Given such an understanding, the findings of this study that trait anxiety inversely predicts the capacity to tolerate interpersonal difference seems clear. Not only should couple counsellors explicitly facilitate the capacity of our clients to manage the difficult emotions that arise in the context of intimate committed relationships, it is also important we develop our own capacity to manage the inevitable anxiety that arises as part of the counselling process with people who are often very different from us. The more we are able to do this, the more likely it will be that we develop therapeutic relationships that include the potential to assist those with whom we work to regulate their own challenging affect more effectively.


This study possessed a number of limitations that should be acknowledged. In particular as no independent measure of relationship satisfaction and well-being was included, it is not possible to determine whether the frequently suggested positive relationship between tolerating interpersonal difference and relational health was in fact true for participants in this study. In addition the relatively narrow demographic from which participants were drawn (i.e., education, social science and ministry students from one private tertiary college), calls into question the generalizability of results to broader and more diverse populations. Finally, as O’Hara and Meteyard (2011) acknowledge, although the scale used to measure capacity to tolerate interpersonal difference displays considerable early promise, it requires further testing before firmer claims regarding its psychometric validity as a measure of this construct can be made.
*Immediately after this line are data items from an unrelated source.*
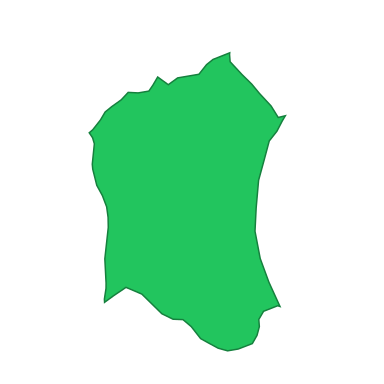 Tokchon City, P'yŏngan-namdo, North Korea, rotated 285°
{"feature_id": "82179303B91694454499505", "entity_name": "Tokchon City", "entity_type": "district", "adm_level": 2, "iso_a3": "PRK", "parent_name": "North Korea", "parent_adm1": "P'yŏngan-namdo", "projection": "mercator", "projection_center": [126.309, 39.767], "detail": "fine", "context": "isolated", "style": "filled", "palette": "green", "viewbox_px": 384, "rotation_deg": 285, "n_neighbors": 0, "source": "geoboundaries", "source_scale": "gbopen_adm2", "svg_char_len": 988}
<svg xmlns="http://www.w3.org/2000/svg" viewBox="0 0 384 384"><g transform="rotate(285 192 192)"><path d="M55.0,281.0L61.2,289.5L70.3,291.9L79.4,291.9L86.2,289.5L95.3,292.0L104.3,304.2L104.2,306.6L124.8,289.6L145.4,275.1L170.4,263.0L193.2,258.1L220.5,253.3L240.9,253.4L261.3,253.4L272.7,258.3L284.0,260.8L289.8,262.4L286.3,256.0L295.5,246.2L304.7,231.6L311.6,221.9L318.5,209.7L327.7,195.1L334.5,192.7L336.2,192.4L325.5,178.0L318.8,173.1L307.5,168.2L303.0,158.4L298.5,148.6L289.5,141.3L294.2,129.1L285.1,126.6L278.3,124.2L273.8,114.4L271.7,104.6L262.6,99.7L253.6,92.3L246.8,87.4L237.8,84.9L226.4,80.0L222.6,77.4L218.7,81.9L213.3,85.2L193.0,88.5L188.4,90.2L173.8,98.3L165.3,106.4L155.6,113.4L145.8,117.5L136.1,120.3L104.9,125.1L81.7,132.6L76.6,133.9L65.8,135.1L62.8,136.1L71.5,143.1L82.8,152.9L80.4,170.0L73.5,182.2L66.6,194.4L64.2,206.6L66.4,216.3L61.8,226.1L52.6,238.3L50.2,248.0L47.9,257.7L47.8,267.5L52.3,277.3L55.0,281.0Z" fill="#22c55e" stroke="#15803d" stroke-width="1.5"/></g></svg>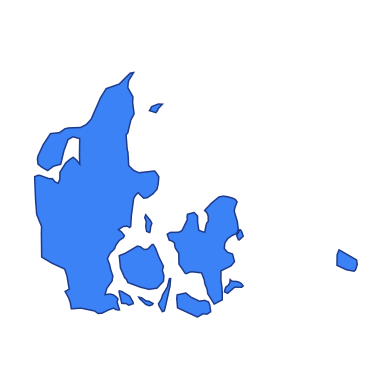 map outline of Denmark (Mercator projection), rotated 354°
{"feature_id": "DNK", "entity_name": "Denmark", "entity_type": "country or territory", "adm_level": 0, "iso_a3": "DNK", "parent_name": "Europe", "parent_adm1": "", "projection": "mercator", "projection_center": [10.731, 56.183], "detail": "fine", "context": "isolated", "style": "filled", "palette": "blue", "viewbox_px": 384, "rotation_deg": 354, "n_neighbors": 0, "source": "natural_earth", "source_scale": "50m", "svg_char_len": 3681}
<svg xmlns="http://www.w3.org/2000/svg" viewBox="0 0 384 384"><g transform="rotate(354 192 192)"><path d="M107.6,301.7L106.9,301.7L104.0,301.0L102.0,299.3L96.8,300.5L89.8,303.1L85.9,303.0L82.8,300.2L70.2,296.1L68.1,295.8L59.8,295.6L59.4,289.2L58.3,284.5L55.4,277.6L59.7,275.9L58.9,262.4L57.3,255.3L45.2,248.1L35.7,241.0L37.9,217.1L38.8,210.6L35.2,198.0L35.6,183.4L37.1,160.3L40.2,159.4L42.4,159.5L50.9,163.7L54.5,164.1L57.0,167.8L59.8,169.3L61.9,165.4L62.7,158.6L69.5,149.9L74.3,146.6L77.5,145.1L80.8,148.6L83.3,152.6L83.9,143.9L85.9,127.2L79.4,124.6L74.2,126.9L69.0,137.4L64.3,150.7L56.8,151.9L50.7,155.6L45.3,151.7L41.8,148.3L41.7,143.3L42.5,140.3L48.9,129.5L57.4,119.1L66.1,119.2L72.4,115.8L76.1,115.4L87.9,116.2L93.9,113.9L99.3,109.1L110.9,88.7L117.5,80.2L130.8,77.1L143.0,67.3L146.4,67.1L140.7,74.5L139.8,77.4L139.1,81.7L143.2,91.2L142.3,96.9L142.6,108.2L138.7,114.0L134.3,126.5L132.4,128.3L132.0,142.7L132.4,146.1L131.8,159.2L136.3,164.5L141.1,167.3L157.0,167.2L158.6,169.5L160.6,173.5L159.2,180.4L157.5,185.5L152.9,189.8L146.9,193.0L143.3,193.1L138.3,187.0L135.9,189.0L133.4,192.1L129.3,208.8L127.4,219.9L126.3,220.8L124.0,219.2L120.0,219.1L114.9,221.7L117.5,224.1L120.2,228.2L119.1,230.2L114.7,232.5L110.7,236.9L109.1,240.3L104.1,244.3L100.9,249.4L102.5,255.7L103.1,261.2L104.5,267.3L103.2,272.1L97.1,279.0L94.8,285.0L100.1,284.9L103.3,286.3L105.3,288.1L107.2,290.6L106.0,293.7L107.6,301.7ZM234.0,226.3L234.1,234.3L232.9,236.6L231.2,238.1L226.8,239.7L222.9,241.9L219.4,245.9L218.2,251.5L220.9,255.6L225.8,257.9L227.0,265.7L223.0,269.6L212.6,273.4L211.5,282.6L211.8,289.9L211.6,295.2L210.8,302.4L202.4,305.8L197.0,294.7L196.9,290.2L195.3,285.0L195.0,280.6L193.1,273.5L185.1,271.6L182.1,271.3L177.7,272.6L176.7,272.1L171.5,262.4L172.4,251.6L169.6,246.1L169.2,243.7L169.3,240.9L167.0,238.7L164.3,237.5L162.9,231.4L166.1,229.9L173.9,230.6L176.2,230.2L178.3,228.9L184.6,218.8L184.4,216.6L185.1,213.7L191.9,212.6L195.0,216.5L194.4,222.8L194.8,230.8L198.9,232.9L200.5,233.2L202.2,227.4L203.4,224.5L205.1,222.9L205.6,217.5L204.7,214.2L202.6,211.7L210.3,205.0L218.4,199.7L223.0,199.4L227.7,200.7L232.1,202.5L234.4,204.1L235.8,206.5L232.8,212.5L232.0,215.7L234.0,226.3ZM148.0,240.2L149.9,244.3L152.2,253.1L155.8,262.9L154.3,267.0L155.3,272.2L154.3,277.7L147.1,284.0L139.0,284.3L130.6,281.2L118.7,275.3L117.7,272.0L116.1,270.2L112.9,260.1L113.0,247.7L118.9,246.1L132.0,240.1L135.0,241.1L138.1,244.1L141.8,244.3L147.0,240.0L148.0,240.2ZM180.0,296.5L187.9,301.3L193.3,301.1L196.9,303.1L197.8,306.1L198.1,313.0L194.3,315.0L190.1,314.3L184.3,316.9L165.5,305.7L165.7,296.4L166.5,292.7L175.4,291.8L180.0,296.5ZM346.6,286.4L344.9,287.7L337.5,285.5L328.5,280.1L329.8,269.5L332.2,264.9L348.6,276.8L348.8,281.3L346.6,286.4ZM152.0,307.4L150.0,307.9L147.3,301.6L147.0,299.6L150.1,295.6L152.2,291.0L157.5,284.0L160.5,275.8L161.7,275.9L160.3,283.2L153.4,303.7L152.0,307.4ZM121.9,296.9L117.3,298.0L114.9,296.1L110.5,295.4L109.0,283.4L109.4,282.7L111.6,283.5L119.1,289.1L121.8,295.3L121.9,296.9ZM233.1,290.8L231.4,291.9L224.5,291.1L216.8,296.5L213.9,294.7L215.0,291.3L215.8,290.0L218.4,288.6L220.1,286.4L220.8,283.1L222.4,284.9L227.2,285.7L229.6,286.7L231.5,288.3L233.1,290.8ZM146.3,226.5L145.6,227.9L142.7,226.4L142.4,221.3L143.5,216.6L142.3,212.5L143.6,209.8L147.6,216.0L148.8,218.9L147.2,222.4L146.3,226.5ZM166.2,107.4L164.4,109.3L158.2,106.6L161.0,102.8L167.7,101.0L171.7,101.6L167.3,105.4L166.2,107.4ZM140.8,299.9L137.8,300.7L134.4,299.1L128.8,292.7L128.1,291.0L131.1,292.1L134.7,295.4L137.7,296.1L141.7,298.9L140.8,299.9ZM238.3,241.3L234.1,244.6L233.2,244.4L231.8,239.8L234.0,237.0L235.3,234.6L236.3,234.7L237.5,237.3L238.3,241.3Z" fill="#3b82f6" stroke="#1e3a8a" stroke-width="1.5"/></g></svg>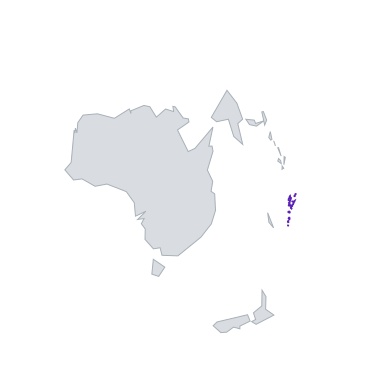 Vanuatu on a map of Oceania (Robinson projection), rotated 31°
{"feature_id": "VUT", "entity_name": "Vanuatu", "entity_type": "country or territory", "adm_level": 0, "iso_a3": "VUT", "parent_name": "Oceania", "parent_adm1": "", "projection": "robinson", "projection_center": [167.975, -16.976], "detail": "fine", "context": "in_parent", "style": "filled", "palette": "violet", "viewbox_px": 384, "rotation_deg": 31, "n_neighbors": 5, "source": "natural_earth", "source_scale": "50m", "svg_char_len": 4099}
<svg xmlns="http://www.w3.org/2000/svg" viewBox="0 0 384 384"><g transform="rotate(31 192 192)"><path d="M169.6,86.8L184.8,92.8L197.9,103.5L196.0,109.8L211.0,125.1L199.2,122.9L185.7,110.9L176.9,119.1L170.1,118.1L169.6,86.8ZM219.0,91.9L219.8,97.2L210.6,87.4L211.7,86.3L219.0,91.9ZM213.4,102.3L206.6,104.6L200.7,101.9L208.4,98.3L211.2,100.5L216.8,94.2L213.4,102.3ZM228.0,99.9L233.4,105.7L232.8,107.0L229.7,105.7L228.0,99.9Z" fill="#d9dde1" stroke="#a8b0b8" stroke-width="1"/><path d="M267.5,170.8L280.4,180.7L273.6,178.4L267.5,170.8Z" fill="#d9dde1" stroke="#a8b0b8" stroke-width="1"/><path d="M258.4,124.4L257.5,126.2L255.9,123.3L258.4,124.4ZM254.1,114.2L256.7,121.3L252.7,114.2L254.1,114.2ZM253.9,121.7L249.6,121.3L249.0,118.7L251.8,119.4L253.9,121.7ZM243.3,109.4L249.9,115.3L242.7,109.9L243.3,109.4ZM238.1,108.0L239.8,109.6L235.6,106.0L238.1,108.0Z" fill="#d9dde1" stroke="#a8b0b8" stroke-width="1"/><path d="M325.6,255.3L315.1,272.4L309.9,272.4L312.2,268.5L306.9,263.9L310.5,253.7L302.6,240.1L309.3,243.6L315.5,254.6L325.6,255.3ZM280.4,290.5L302.8,268.6L308.3,272.7L302.1,282.3L303.5,284.6L297.2,286.4L293.9,294.3L289.1,297.7L279.0,295.7L280.4,290.5Z" fill="#d9dde1" stroke="#a8b0b8" stroke-width="1"/><path d="M193.5,269.6L207.4,270.4L206.9,281.5L199.9,283.1L193.5,269.6ZM115.0,229.0L106.0,237.0L91.0,237.4L84.3,242.7L71.6,238.5L73.2,228.9L59.1,199.7L61.2,201.8L59.2,197.3L62.9,200.6L58.4,191.4L59.0,182.2L70.6,173.7L87.5,168.8L95.5,153.1L99.3,156.2L97.7,154.0L106.2,142.6L111.9,140.6L122.9,146.2L126.6,134.5L134.8,132.5L131.5,128.4L133.7,127.7L146.3,133.1L151.3,131.2L153.3,133.6L147.6,146.3L167.9,159.3L172.1,153.0L176.5,125.5L182.9,144.1L185.5,142.3L189.0,146.2L193.9,165.3L204.3,172.2L208.0,181.6L212.4,181.9L221.6,195.6L225.0,209.3L222.9,226.2L212.8,254.0L198.9,261.7L193.4,256.2L188.2,260.6L176.1,256.8L171.0,247.8L164.9,245.3L164.6,239.4L159.5,243.6L162.4,232.3L156.0,241.8L148.0,230.9L135.5,225.5L115.0,229.0Z" fill="#d9dde1" stroke="#a8b0b8" stroke-width="1"/><path d="M278.8,145.5L279.1,147.1L279.4,147.1L279.5,147.0L279.7,146.6L279.8,146.0L280.0,145.9L280.2,146.0L280.1,146.7L280.3,146.9L280.4,147.0L280.6,148.2L280.7,148.4L280.7,148.6L280.3,149.1L279.6,149.1L279.1,149.4L278.8,149.3L278.8,149.0L278.6,148.8L278.3,148.3L278.4,147.3L277.9,145.6L277.9,145.2L278.0,144.6L278.4,145.0L278.8,145.5ZM281.6,151.6L281.8,151.7L282.0,151.9L282.6,152.4L282.9,152.6L283.1,152.7L283.2,153.0L283.4,153.3L283.0,153.6L282.4,153.5L282.1,153.9L281.7,153.8L281.7,153.6L281.5,153.0L281.5,152.3L281.3,151.9L281.2,151.7L280.9,151.8L280.5,151.5L280.6,150.8L280.7,150.6L280.9,150.5L281.3,150.7L281.6,151.6ZM289.6,165.2L289.4,165.5L289.3,165.4L288.2,164.9L288.2,164.7L288.2,164.1L288.3,163.8L288.6,163.7L288.8,163.7L289.0,164.2L289.3,164.4L289.1,164.5L289.5,164.9L289.6,165.2ZM285.9,158.5L286.3,159.2L286.5,159.3L286.2,159.7L285.7,159.8L285.1,159.7L285.3,159.5L285.2,159.3L284.8,159.4L284.7,159.3L284.8,159.0L285.2,158.6L285.3,158.5L285.5,158.6L285.9,158.5ZM285.3,152.7L284.8,152.8L284.1,152.6L283.9,152.4L283.8,152.2L284.0,152.1L284.3,152.0L284.7,151.5L284.9,151.7L285.0,152.2L285.2,152.4L285.3,152.5L285.3,152.7ZM290.3,168.1L290.0,168.6L289.7,168.5L289.3,168.1L289.1,167.8L289.3,167.2L289.6,167.1L289.7,167.7L290.3,168.1ZM284.9,151.0L284.8,150.8L284.6,149.6L284.7,148.5L284.8,148.8L285.2,150.6L285.1,150.9L284.9,151.0ZM285.9,154.9L286.0,154.9L286.0,155.1L285.4,154.9L284.9,155.0L284.7,154.8L284.6,154.4L284.6,154.2L284.8,154.0L285.0,154.2L285.2,154.3L285.3,154.4L285.6,154.8L285.9,154.9ZM283.7,148.4L283.4,148.6L282.9,148.6L282.7,148.5L283.3,147.8L284.1,147.7L283.7,148.4ZM282.3,142.8L282.1,143.0L281.7,142.9L281.6,142.5L281.7,142.3L282.0,142.2L282.4,142.4L282.3,142.8ZM281.9,141.1L281.7,141.1L281.5,140.5L281.6,140.3L281.9,140.1L282.1,140.4L282.2,140.6L282.2,140.8L281.9,141.0L281.9,141.1ZM284.8,147.9L284.8,148.2L284.6,147.8L284.5,146.4L284.6,146.2L284.8,147.3L284.8,147.9ZM291.9,171.2L291.8,171.5L291.6,171.5L291.3,171.3L291.3,171.1L291.7,171.0L291.8,171.0L291.9,171.2ZM280.8,149.8L280.7,149.9L280.3,149.6L280.4,149.3L280.8,149.4L280.8,149.8Z" fill="#8b5cf6" stroke="#5b21b6" stroke-width="1.5"/></g></svg>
Future research stemming from this study should therefore focus on investigating whether lower levels of trait anxiety not only reliably predict a person’s capacity to tolerate interpersonal difference but also whether they positively correlate with relationship satisfaction amongst people from diverse backgrounds. In addition it is possible that other intrapersonal qualities are also important predictors of relational health. For example, Schnarch postulates the differentiation-related intrapersonal quality of ‘self-validated intimacy’ which, in theory, is closely related to Bowen’s original concept of ‘I-position’ should be positively associated with a greater capacity for meaningful intimacy in close relationships (Schnarch, 2009). Significantly, the results give some initial and tentative support to the possibility that higher I-position subscale scores on the DSI-R are more strongly predictive of the capacity to tolerate interpersonal difference than are STAI-T or DSI-R Emotional Reactivity Subscale scores; a finding which requires further investigation.


This study provides initial empirical support for the relationship between lower levels of trait anxiety and emotional reactivity, and an increased capacity to tolerate interpersonal difference in close relationships. It also provides tentative backing for therapeutic approaches discussed in the literature review, that incorporate mindfulness practices and the differentiation-based model of Bowen and Schnarch, which advocates for helping clients to manage the anxiety inherent in close relational systems as a way of achieving both personal and interpersonal growth. However, further research is required before firm claims concerning anxiety management as an effective pathway to greater couple health and satisfaction can be made with confidence. Having said this, this research comprises one of the few studies to specifically assess the link between the regulation of challenging affect and tolerating differences in those with whom we share close and meaningful connection. As such it represents a significant contribution to the growing understanding of what skills contribute to the development and maintenance of satisfying relationships and therefore, by association, what constitutes effective therapeutic practice.